▶ **What this task involves**
Lay out every line of the following listing as a numbered list, skipping the blank lines.
☆ ☆ ☆
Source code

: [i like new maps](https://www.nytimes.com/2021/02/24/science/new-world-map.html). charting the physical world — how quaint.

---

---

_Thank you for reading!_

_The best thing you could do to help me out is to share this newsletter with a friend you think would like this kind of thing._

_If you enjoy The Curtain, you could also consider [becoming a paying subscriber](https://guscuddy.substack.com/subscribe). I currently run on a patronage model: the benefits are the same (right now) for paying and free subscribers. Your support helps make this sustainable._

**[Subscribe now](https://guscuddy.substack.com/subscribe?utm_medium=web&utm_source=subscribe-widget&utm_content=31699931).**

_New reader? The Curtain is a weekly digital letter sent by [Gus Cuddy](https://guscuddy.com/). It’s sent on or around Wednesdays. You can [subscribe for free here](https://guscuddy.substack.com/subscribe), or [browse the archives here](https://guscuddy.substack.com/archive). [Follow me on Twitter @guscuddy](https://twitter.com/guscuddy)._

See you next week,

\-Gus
☆ ☆ ☆
▶ **Output below**
1. Source code
2. : [i like new maps](https://www.nytimes.com/2021/02/24/science/new-world-map.html). charting the physical world — how quaint.
3. ---
4. ---
5. _Thank you for reading!_
6. _The best thing you could do to help me out is to share this newsletter with a friend you think would like this kind of thing._
7. _If you enjoy The Curtain, you could also consider [becoming a paying subscriber](https://guscuddy.substack.com/subscribe). I currently run on a patronage model: the benefits are the same (right now) for paying and free subscribers. Your support helps make this sustainable._
8. **[Subscribe now](https://guscuddy.substack.com/subscribe?utm_medium=web&utm_source=subscribe-widget&utm_content=31699931).**
9. _New reader? The Curtain is a weekly digital letter sent by [Gus Cuddy](https://guscuddy.com/). It’s sent on or around Wednesdays. You can [subscribe for free here](https://guscuddy.substack.com/subscribe), or [browse the archives here](https://guscuddy.substack.com/archive). [Follow me on Twitter @guscuddy](https://twitter.com/guscuddy)._
10. See you next week,
11. \-Gus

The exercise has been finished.